An organic EL device was obtained in the same manner as in Example 2 except that the desiccant of Comparative Example 1-3 was used instead of the desiccant of Example 1-1. A hole was provided in the cathode of the organic EL element by laser, placed at 85 ° C, and an optical microscope was used to observe the dissolution distance of the organic layer.
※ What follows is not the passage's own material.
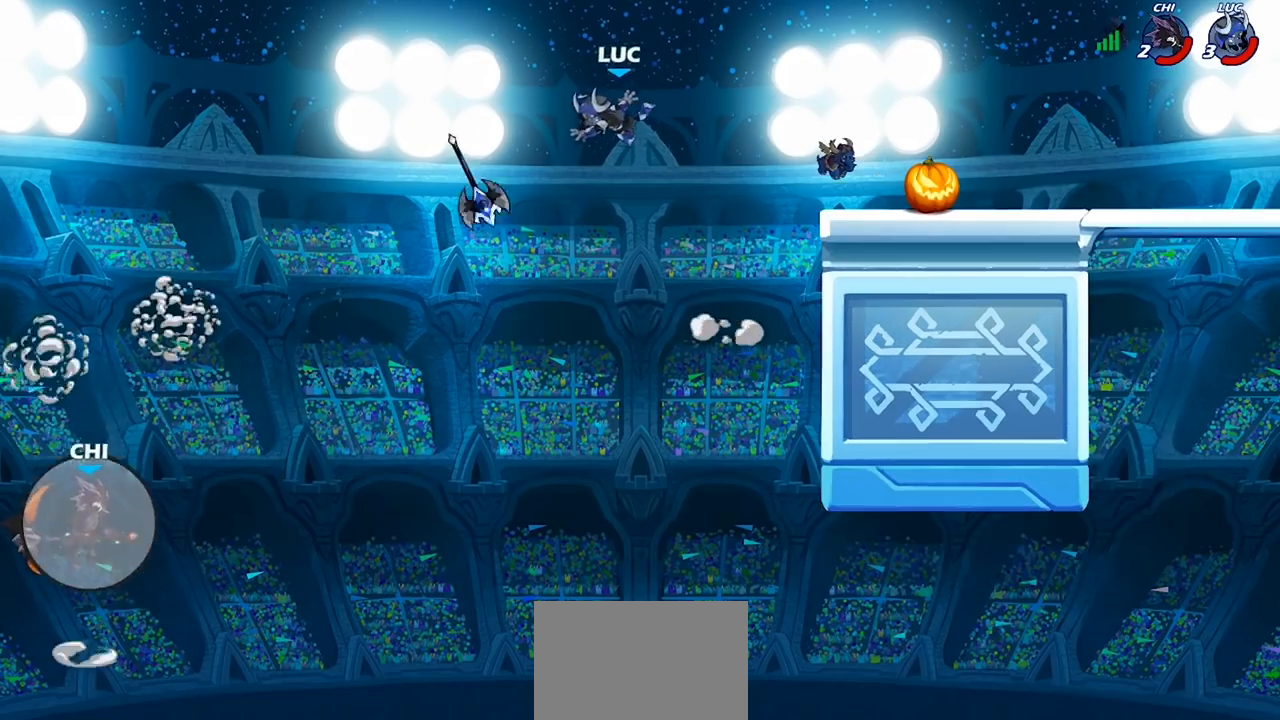
{"buttons": [], "left_stick": "up-right", "right_stick": "center", "events": [[300, "CROSS", "down"], [333, "left_stick", "up-right"], [433, "CROSS", "up"]]}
The relationship between the elapsed time in the 85 ° C environmental storage test and the dissolution distance of the organic layer is shown in Fig. 3. The white circles indicate the dissolution distance when the desiccant of Example 1-1 was used. Black squares indicate the dissolution distance when the desiccant of Comparative Example 1-3 was used. As is clear from Fig. 3, the case where the desiccant of Example 1-1 was used was smaller than the case of using the desiccant of Comparative Example 1-3, and the dissolution of the organic layer was further suppressed.

Claims (4)

a compound having: a central atom selected from one or more of an aluminum atom, a titanium atom, a ruthenium atom, and a boron atom; and a substituent bonded to the aforementioned central atom; wherein each The central atom is bonded to three or four of the aforementioned substituents; and in the case where the compound contains two or more of the above-mentioned central atoms, a part of the aforementioned substituents in the compound may be bonded to a plurality of the aforementioned central atoms; The three or four substituents are each independently selected from an alkyl group having 1 or more and 12 or less carbon atoms, an alkoxy group having 1 or more and 12 or less carbon atoms, and an oxygen atom having 2 or more and 13 or less carbon atoms. a base, an alcohol residue having an oxetane ring, a methanol modified fluorenone residue, a carboxylic acid modified fluorenone residue, a decyl alcohol modified fluorenone residue, and a carbon number of 1 or more and 12 or less a polyol residue; at least one of the aforementioned substituents in the compound is an alcohol residue having an oxetane ring. A desiccant comprising the compound of claim 1. a sealing structure comprising: a pair of substrates disposed opposite to each other; a sealant sealing the outer peripheral portions of the pair of substrates; and The desiccant according to claim 2, which is disposed inside the sealant and disposed between the pair of substrates. An organic EL device comprising: an element substrate; a sealing substrate disposed to face the element substrate; a sealant sealing the outer peripheral portion of the element substrate and the sealing substrate; and a layered body in the sealant And an inner layer disposed on the element substrate, and having an organic layer and a counter electrode sandwiching the organic layer; and the desiccant according to claim 2, which is inside the sealant and the element substrate and the foregoing The space other than the laminated body between the sealing substrates is filled.